Would you pull out every line of the material that contains the string "these"?

═════ MATERIAL SHOWN

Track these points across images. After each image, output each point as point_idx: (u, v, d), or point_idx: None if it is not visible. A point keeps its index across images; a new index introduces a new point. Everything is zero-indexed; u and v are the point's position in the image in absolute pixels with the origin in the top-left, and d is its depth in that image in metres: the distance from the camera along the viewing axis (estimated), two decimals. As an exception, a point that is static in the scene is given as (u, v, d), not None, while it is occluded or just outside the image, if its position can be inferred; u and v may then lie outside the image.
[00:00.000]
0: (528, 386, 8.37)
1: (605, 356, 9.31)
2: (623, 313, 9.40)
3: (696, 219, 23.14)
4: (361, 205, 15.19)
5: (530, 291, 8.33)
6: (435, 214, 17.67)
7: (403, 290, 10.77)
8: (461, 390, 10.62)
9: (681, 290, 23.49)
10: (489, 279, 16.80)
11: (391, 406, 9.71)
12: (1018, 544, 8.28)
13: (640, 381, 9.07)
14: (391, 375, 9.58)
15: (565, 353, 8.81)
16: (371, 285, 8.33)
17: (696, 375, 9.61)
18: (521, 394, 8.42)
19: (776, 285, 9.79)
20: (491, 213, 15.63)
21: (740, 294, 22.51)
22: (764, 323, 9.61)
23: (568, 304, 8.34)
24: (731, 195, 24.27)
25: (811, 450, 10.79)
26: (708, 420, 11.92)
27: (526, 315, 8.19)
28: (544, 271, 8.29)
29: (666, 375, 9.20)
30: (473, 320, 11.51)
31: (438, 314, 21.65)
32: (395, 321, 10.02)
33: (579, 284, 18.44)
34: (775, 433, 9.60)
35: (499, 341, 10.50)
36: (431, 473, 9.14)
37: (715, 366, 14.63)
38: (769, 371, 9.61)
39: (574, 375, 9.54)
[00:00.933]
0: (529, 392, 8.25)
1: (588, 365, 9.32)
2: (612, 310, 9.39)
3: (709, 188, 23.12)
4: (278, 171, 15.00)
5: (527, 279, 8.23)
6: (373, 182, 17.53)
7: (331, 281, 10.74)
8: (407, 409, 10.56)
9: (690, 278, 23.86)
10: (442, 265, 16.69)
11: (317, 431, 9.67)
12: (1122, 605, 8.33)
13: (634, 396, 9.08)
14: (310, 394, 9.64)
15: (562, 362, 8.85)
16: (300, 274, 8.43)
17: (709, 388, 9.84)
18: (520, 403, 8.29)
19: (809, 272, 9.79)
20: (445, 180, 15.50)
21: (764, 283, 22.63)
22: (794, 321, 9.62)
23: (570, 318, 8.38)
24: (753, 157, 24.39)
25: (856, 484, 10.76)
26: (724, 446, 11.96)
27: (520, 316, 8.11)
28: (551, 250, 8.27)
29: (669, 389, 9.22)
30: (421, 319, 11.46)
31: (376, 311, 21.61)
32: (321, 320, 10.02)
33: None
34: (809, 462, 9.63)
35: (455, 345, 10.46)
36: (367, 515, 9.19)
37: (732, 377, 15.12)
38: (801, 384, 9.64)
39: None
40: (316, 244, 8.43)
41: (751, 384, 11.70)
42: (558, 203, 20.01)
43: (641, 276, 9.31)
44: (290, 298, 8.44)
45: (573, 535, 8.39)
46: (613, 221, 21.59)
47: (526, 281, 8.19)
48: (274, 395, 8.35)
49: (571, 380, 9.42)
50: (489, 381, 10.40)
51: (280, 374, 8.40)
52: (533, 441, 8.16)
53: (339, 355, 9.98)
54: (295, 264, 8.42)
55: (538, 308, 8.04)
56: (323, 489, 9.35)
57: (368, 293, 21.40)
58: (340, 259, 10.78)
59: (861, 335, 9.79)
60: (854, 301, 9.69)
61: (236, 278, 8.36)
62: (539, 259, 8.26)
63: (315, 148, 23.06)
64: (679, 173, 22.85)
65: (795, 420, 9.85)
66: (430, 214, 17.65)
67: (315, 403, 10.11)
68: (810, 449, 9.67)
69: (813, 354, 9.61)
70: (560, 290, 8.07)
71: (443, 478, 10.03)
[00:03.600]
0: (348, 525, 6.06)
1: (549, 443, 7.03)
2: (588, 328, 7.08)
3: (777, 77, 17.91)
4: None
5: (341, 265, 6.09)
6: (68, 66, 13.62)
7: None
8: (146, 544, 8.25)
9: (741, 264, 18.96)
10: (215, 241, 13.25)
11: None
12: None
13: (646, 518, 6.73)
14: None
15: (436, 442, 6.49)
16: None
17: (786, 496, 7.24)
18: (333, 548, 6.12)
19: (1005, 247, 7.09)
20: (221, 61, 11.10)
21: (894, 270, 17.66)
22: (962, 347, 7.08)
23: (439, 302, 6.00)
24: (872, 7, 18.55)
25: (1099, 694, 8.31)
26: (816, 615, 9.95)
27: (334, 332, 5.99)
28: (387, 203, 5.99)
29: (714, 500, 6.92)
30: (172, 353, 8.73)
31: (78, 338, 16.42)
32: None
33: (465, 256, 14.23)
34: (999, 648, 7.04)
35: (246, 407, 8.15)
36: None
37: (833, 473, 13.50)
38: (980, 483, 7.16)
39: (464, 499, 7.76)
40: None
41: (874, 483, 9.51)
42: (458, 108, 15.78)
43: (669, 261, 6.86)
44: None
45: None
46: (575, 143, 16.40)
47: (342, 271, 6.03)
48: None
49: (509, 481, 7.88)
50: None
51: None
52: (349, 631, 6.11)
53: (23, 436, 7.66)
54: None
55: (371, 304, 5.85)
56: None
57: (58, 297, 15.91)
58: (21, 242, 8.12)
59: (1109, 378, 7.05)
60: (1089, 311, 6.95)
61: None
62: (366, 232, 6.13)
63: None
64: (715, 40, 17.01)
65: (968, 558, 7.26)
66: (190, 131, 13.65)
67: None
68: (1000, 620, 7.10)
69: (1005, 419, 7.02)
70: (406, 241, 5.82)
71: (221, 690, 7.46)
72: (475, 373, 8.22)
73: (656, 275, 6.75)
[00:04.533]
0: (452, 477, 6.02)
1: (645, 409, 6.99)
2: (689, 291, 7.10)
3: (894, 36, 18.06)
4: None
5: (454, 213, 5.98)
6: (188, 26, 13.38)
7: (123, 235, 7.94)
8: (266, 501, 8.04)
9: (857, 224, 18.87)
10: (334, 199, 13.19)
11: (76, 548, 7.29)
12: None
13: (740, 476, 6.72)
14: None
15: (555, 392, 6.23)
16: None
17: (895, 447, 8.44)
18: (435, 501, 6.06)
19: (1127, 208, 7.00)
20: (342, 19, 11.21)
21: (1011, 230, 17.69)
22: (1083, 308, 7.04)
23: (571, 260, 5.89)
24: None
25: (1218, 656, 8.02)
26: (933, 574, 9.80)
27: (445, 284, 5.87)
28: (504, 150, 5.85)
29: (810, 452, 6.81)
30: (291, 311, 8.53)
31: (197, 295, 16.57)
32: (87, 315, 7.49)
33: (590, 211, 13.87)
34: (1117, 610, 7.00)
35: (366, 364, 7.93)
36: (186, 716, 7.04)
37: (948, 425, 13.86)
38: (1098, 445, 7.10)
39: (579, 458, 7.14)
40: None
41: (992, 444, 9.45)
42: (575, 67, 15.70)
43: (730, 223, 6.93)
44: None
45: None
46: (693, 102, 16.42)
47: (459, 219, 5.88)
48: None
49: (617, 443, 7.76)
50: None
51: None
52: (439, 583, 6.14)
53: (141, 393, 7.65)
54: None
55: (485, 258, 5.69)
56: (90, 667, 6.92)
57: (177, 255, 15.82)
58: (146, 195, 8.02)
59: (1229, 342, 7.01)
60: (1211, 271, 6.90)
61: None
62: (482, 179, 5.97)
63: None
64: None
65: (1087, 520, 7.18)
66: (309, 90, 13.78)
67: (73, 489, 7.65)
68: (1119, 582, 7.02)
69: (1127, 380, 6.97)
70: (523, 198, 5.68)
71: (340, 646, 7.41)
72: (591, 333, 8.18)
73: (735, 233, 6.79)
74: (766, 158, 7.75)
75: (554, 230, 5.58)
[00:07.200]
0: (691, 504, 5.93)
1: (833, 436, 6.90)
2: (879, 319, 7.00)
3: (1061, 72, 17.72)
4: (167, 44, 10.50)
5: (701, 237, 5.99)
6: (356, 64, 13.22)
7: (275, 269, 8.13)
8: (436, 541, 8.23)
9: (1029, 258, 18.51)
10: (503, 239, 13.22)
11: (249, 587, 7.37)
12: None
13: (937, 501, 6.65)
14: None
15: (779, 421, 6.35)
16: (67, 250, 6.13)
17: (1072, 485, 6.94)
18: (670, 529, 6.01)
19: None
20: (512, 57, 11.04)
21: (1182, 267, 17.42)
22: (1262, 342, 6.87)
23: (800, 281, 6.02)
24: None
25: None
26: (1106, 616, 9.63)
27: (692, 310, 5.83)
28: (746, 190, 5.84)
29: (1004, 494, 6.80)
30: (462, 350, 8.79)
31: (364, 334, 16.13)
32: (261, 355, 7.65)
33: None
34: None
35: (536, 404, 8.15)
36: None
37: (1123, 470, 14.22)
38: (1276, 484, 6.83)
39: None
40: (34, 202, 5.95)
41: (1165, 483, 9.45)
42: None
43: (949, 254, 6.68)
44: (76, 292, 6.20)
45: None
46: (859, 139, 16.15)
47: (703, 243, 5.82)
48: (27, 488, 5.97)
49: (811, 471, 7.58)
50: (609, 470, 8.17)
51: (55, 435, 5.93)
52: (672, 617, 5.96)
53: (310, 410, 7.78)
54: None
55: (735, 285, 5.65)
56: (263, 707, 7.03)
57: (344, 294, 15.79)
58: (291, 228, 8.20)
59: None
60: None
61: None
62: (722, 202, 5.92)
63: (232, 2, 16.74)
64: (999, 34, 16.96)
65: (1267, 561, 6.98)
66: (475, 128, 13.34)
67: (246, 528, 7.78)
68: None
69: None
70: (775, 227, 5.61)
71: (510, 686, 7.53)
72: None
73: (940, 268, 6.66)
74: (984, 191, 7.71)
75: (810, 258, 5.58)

══════════
═════ MATERIAL SHOWN

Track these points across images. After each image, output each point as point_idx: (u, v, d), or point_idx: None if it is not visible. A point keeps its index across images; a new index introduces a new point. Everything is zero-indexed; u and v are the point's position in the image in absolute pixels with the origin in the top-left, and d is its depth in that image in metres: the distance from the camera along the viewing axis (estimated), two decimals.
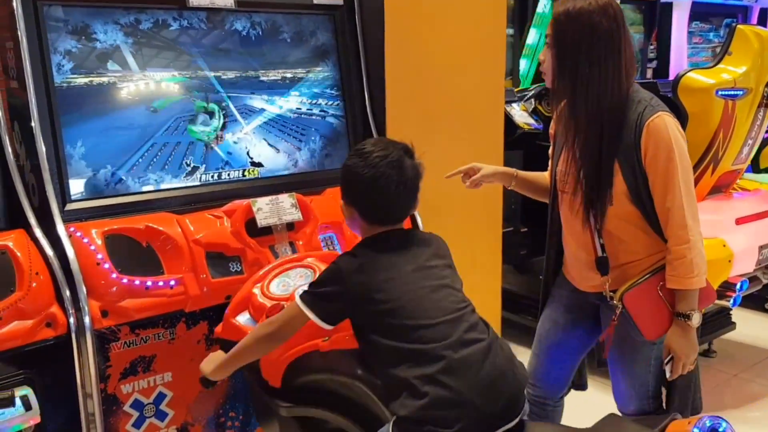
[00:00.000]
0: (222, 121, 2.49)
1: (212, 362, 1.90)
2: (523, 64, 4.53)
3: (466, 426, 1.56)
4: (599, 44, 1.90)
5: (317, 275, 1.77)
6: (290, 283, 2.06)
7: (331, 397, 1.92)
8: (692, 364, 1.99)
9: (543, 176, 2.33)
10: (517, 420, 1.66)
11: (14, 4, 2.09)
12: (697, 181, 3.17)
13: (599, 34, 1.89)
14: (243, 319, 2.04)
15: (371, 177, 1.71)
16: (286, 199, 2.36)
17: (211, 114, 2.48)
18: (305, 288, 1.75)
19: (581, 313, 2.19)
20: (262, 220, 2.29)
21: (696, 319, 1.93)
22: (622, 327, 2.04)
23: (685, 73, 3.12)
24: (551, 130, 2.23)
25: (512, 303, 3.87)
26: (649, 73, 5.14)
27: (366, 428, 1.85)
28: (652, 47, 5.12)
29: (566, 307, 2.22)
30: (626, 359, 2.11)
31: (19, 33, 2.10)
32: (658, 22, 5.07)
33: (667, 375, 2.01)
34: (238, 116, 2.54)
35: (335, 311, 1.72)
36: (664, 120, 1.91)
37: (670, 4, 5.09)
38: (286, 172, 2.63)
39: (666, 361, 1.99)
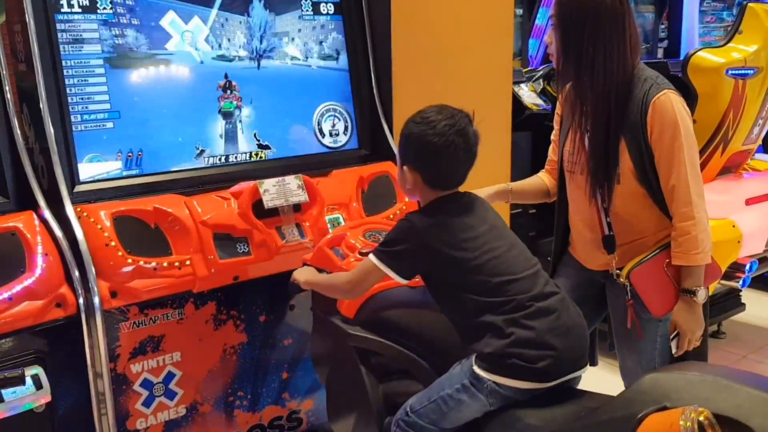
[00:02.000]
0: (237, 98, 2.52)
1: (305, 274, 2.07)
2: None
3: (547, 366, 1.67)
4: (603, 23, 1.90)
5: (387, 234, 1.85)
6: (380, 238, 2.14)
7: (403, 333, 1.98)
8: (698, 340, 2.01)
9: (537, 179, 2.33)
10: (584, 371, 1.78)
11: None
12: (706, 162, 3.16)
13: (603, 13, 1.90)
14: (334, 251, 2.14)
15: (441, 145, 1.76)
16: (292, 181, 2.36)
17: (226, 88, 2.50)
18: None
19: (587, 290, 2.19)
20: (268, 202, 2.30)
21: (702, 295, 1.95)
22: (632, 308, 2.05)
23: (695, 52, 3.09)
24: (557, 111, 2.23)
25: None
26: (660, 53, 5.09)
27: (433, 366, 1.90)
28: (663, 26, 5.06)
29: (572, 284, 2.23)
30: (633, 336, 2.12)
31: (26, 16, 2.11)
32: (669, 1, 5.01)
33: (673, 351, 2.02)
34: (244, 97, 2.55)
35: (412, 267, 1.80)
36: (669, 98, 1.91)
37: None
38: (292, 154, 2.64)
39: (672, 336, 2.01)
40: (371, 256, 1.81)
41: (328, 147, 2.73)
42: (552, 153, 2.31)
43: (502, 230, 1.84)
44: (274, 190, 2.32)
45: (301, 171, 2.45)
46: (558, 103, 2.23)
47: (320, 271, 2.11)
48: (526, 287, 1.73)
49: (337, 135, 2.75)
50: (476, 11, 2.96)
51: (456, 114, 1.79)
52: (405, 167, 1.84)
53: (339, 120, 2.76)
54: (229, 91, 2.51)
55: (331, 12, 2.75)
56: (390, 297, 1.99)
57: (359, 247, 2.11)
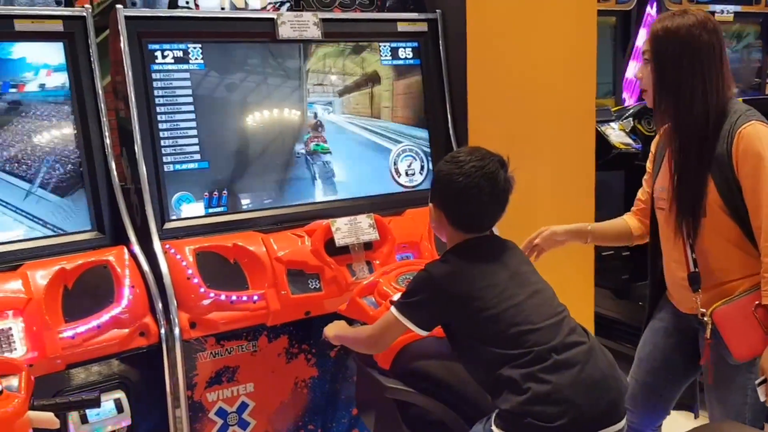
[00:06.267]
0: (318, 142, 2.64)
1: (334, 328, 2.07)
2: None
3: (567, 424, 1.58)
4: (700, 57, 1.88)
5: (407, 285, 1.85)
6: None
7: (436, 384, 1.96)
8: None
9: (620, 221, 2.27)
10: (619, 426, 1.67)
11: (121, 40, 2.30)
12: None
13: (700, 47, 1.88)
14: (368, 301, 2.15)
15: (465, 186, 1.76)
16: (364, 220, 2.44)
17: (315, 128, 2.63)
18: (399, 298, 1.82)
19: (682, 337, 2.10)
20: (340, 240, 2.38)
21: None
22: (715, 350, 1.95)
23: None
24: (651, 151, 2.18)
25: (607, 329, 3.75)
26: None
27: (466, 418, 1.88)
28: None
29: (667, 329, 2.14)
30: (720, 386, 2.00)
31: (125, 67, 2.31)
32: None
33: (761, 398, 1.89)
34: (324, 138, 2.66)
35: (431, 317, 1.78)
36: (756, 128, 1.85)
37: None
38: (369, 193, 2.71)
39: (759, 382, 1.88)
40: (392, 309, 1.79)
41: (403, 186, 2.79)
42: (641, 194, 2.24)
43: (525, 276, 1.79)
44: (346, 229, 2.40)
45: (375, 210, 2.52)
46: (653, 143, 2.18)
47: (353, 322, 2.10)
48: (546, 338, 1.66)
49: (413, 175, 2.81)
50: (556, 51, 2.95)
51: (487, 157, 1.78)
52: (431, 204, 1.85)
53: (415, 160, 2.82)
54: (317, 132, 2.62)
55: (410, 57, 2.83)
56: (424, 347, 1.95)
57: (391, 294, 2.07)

══════════

SOLUTION TO THE PROBLEM
Track these points across images. After each image, output each point as point_idx: (u, v, d), or point_idx: None if it is not visible. A point keeps its index across images; a new index introduces a new point. Everything is zero-indexed; u and v are the point's position in the image in absolute pixels with the origin in the top-left, and d is its depth in that image in metres: the distance from the camera along the viewing axis (estimated), two decimals. As an exception, a point that is static in the scene is given as (u, v, d), not None, while it is occluded or just outside the image, if its position can be inferred; u and v may then lie outside the image.
Track these points across images. After each image, output each point as point_idx: (u, v, d), or point_idx: None if it is not visible. A point keeps its index across images; a new index introduces a new point. Everything is zero-indexed; u and v are the point's position in the image in absolute pixels with the origin in the top-left, and d is its depth in that image in metres: the distance from the camera along the viewing axis (estimated), two decimals.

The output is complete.